Wherever a line of the data contains "subtitle", copy that line.
[Start of Attachment]
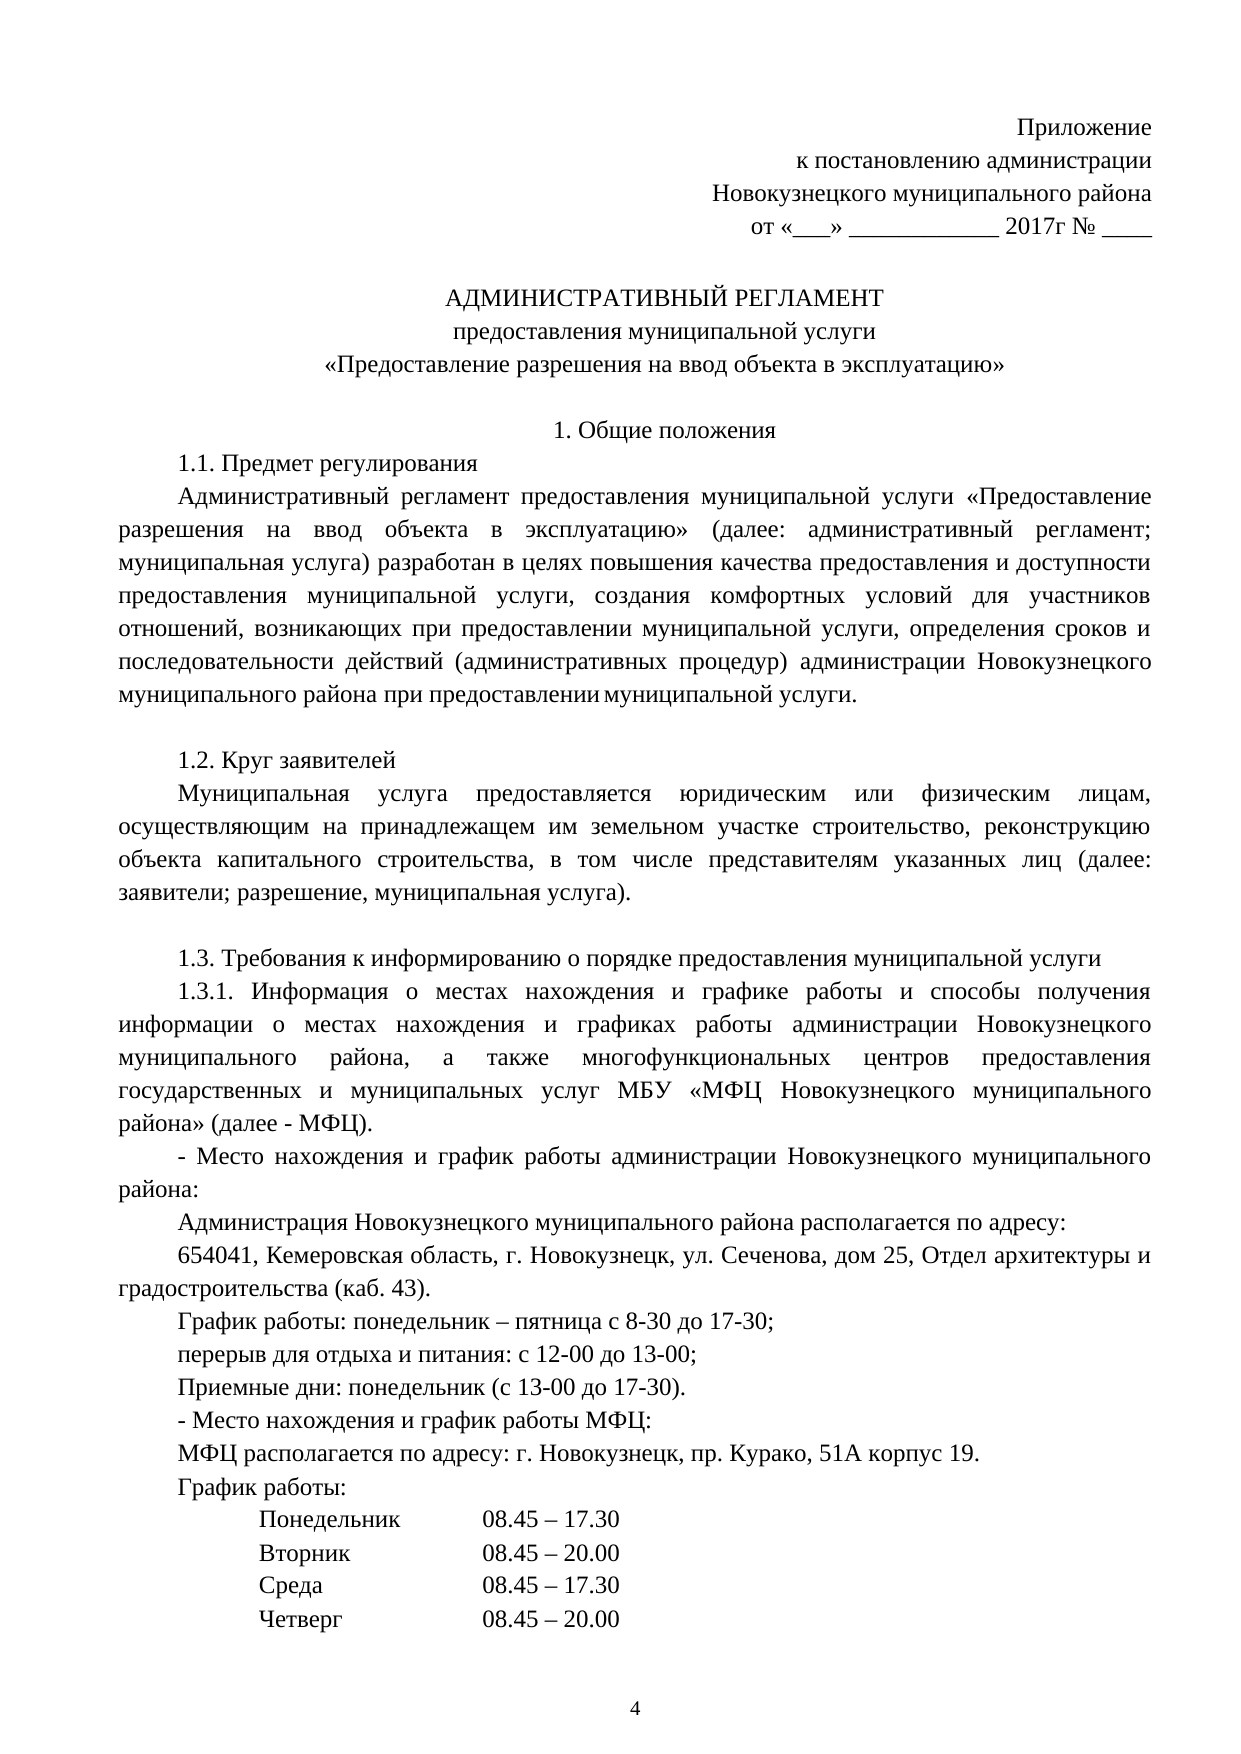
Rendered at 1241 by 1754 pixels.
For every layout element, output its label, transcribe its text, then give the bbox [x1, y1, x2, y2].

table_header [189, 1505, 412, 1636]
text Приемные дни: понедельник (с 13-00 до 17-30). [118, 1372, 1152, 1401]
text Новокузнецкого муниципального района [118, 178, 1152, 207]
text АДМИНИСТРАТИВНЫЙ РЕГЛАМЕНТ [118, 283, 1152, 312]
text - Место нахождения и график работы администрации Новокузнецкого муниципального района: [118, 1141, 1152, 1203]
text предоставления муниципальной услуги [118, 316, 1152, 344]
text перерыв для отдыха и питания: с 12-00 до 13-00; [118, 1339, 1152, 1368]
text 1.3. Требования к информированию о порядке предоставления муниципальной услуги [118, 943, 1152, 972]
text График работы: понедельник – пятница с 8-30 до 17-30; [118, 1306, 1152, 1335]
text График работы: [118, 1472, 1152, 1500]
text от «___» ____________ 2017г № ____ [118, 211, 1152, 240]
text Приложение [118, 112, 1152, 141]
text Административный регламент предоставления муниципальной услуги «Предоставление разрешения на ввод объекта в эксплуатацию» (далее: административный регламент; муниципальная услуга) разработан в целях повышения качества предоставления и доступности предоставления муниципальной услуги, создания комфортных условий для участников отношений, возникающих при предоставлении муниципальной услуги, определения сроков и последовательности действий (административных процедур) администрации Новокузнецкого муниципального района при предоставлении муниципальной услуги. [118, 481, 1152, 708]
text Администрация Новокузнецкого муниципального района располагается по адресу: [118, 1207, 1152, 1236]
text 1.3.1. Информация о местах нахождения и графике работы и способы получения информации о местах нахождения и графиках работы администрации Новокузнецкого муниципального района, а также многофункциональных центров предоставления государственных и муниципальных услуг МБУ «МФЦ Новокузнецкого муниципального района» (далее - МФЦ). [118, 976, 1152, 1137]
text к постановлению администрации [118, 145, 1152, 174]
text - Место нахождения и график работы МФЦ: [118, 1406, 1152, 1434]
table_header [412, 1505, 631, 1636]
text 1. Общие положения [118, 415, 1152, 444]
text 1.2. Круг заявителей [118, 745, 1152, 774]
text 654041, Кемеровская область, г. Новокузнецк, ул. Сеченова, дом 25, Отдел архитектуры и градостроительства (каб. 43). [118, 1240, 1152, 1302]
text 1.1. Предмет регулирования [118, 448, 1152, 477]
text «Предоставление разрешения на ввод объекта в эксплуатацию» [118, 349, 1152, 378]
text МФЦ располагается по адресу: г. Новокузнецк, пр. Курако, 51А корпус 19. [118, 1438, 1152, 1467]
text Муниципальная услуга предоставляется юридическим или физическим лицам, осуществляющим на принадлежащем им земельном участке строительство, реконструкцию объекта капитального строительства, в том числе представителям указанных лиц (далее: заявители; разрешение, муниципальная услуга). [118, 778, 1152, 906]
[End of Attachment]
[Start of Attachment]
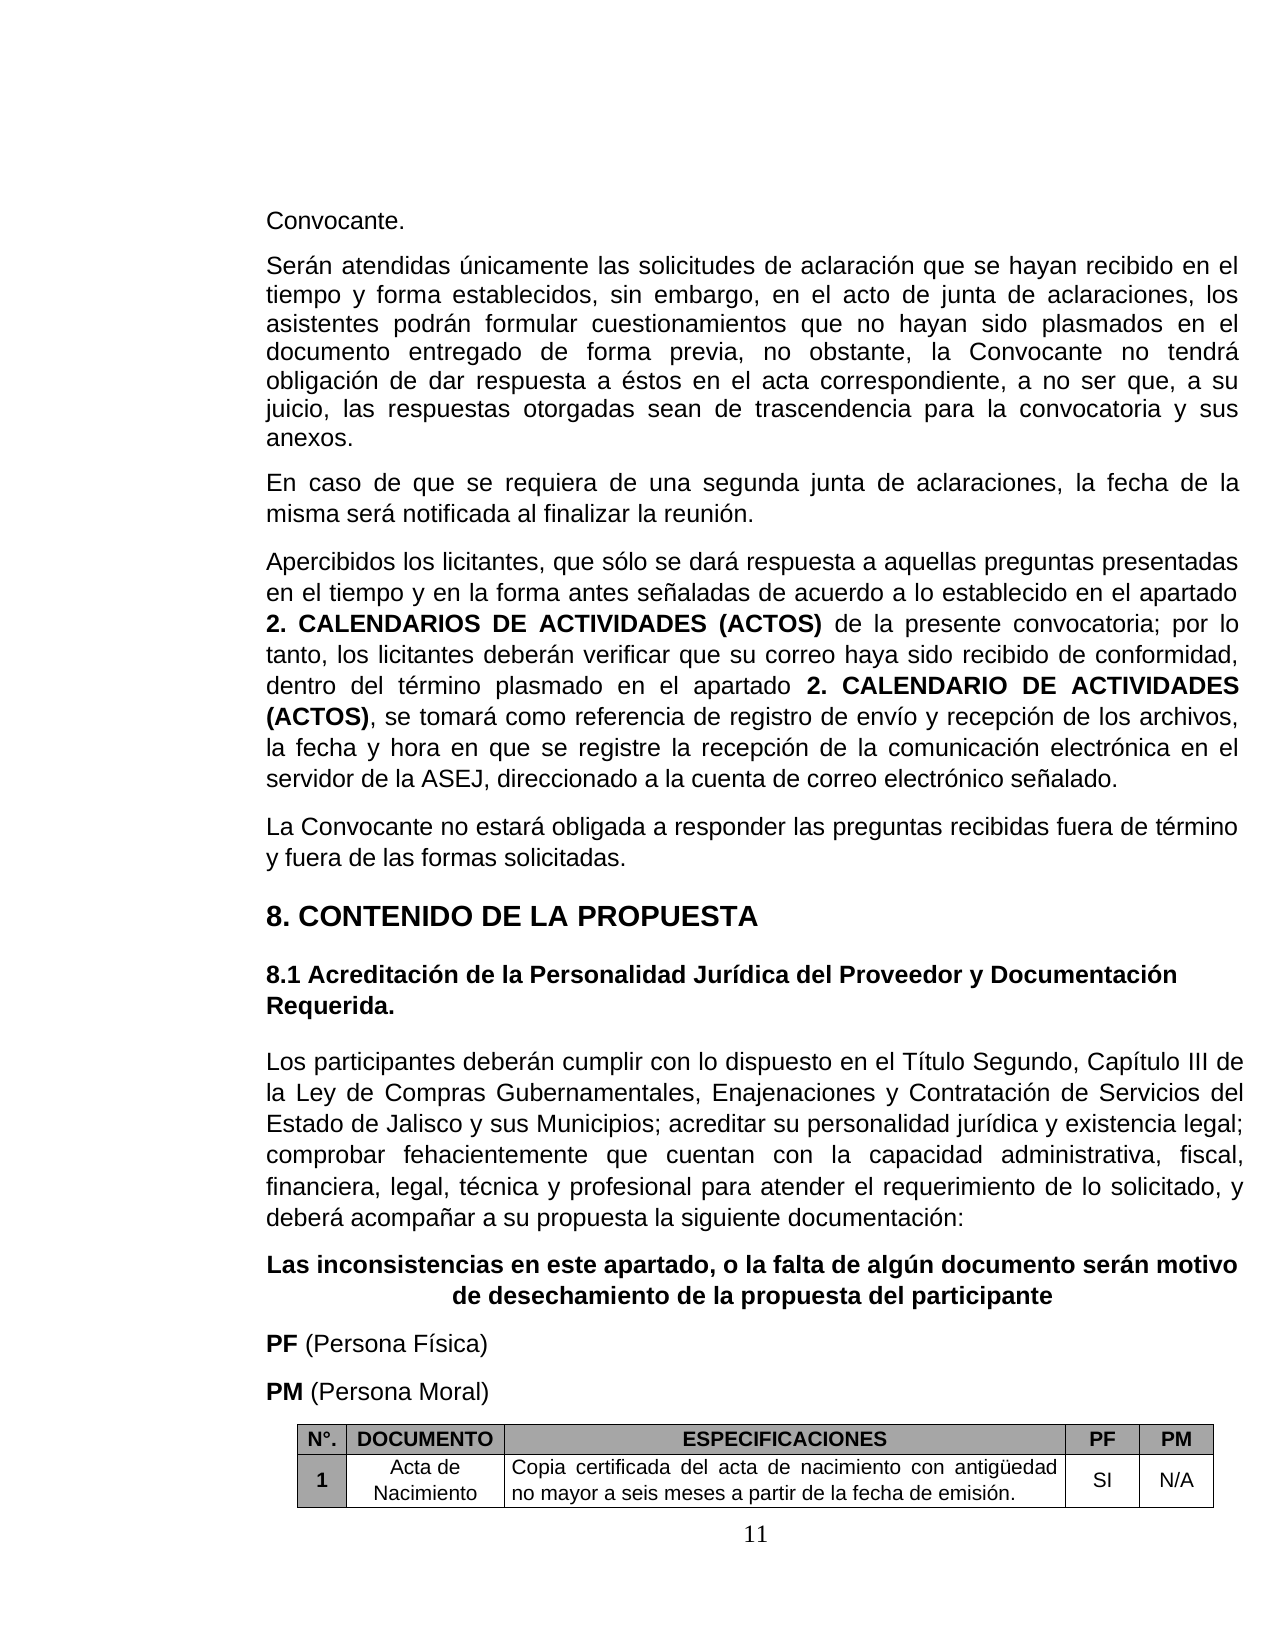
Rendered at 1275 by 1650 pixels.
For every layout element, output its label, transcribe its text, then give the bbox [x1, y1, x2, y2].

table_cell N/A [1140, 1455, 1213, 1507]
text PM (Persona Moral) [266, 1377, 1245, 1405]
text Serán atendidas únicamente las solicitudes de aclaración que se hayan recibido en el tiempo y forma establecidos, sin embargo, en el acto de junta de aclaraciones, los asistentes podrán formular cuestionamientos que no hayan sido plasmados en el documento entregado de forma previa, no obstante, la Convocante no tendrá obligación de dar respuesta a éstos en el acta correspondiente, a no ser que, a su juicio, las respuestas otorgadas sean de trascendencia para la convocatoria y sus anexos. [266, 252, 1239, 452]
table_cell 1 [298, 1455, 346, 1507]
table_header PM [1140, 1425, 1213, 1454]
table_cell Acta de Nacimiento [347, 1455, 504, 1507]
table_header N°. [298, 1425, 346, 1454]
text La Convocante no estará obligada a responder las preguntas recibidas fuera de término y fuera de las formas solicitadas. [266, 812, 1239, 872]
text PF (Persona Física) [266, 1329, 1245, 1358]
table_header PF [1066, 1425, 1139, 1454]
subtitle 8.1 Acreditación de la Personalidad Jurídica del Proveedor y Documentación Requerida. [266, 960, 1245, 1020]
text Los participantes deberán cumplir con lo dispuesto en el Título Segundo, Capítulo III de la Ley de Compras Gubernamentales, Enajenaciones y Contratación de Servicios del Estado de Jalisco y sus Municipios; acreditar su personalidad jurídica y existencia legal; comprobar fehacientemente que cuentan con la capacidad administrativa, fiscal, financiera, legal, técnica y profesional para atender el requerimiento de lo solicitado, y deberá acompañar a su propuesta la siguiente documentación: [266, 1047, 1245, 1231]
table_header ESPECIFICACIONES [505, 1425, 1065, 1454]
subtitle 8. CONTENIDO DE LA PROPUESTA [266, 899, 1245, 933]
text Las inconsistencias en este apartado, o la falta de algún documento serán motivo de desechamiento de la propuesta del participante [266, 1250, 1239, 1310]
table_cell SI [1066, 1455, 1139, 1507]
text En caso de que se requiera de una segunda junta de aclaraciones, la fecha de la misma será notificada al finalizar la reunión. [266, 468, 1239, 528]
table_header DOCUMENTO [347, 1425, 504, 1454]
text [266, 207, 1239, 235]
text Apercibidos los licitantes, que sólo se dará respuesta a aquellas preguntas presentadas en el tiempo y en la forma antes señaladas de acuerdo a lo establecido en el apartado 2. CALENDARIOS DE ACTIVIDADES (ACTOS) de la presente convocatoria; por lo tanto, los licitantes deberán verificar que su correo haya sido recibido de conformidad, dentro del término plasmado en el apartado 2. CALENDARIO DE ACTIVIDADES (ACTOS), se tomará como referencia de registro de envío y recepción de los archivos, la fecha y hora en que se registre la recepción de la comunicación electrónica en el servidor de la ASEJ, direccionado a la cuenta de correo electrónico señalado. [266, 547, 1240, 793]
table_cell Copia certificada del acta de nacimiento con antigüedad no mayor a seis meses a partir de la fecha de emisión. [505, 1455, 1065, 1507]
[End of Attachment]
TASK RESPONSE:
subtitle 8.1 Acreditación de la Personalidad Jurídica del Proveedor y Documentación Requerida. [266, 960, 1245, 1020]
subtitle 8. CONTENIDO DE LA PROPUESTA [266, 899, 1245, 933]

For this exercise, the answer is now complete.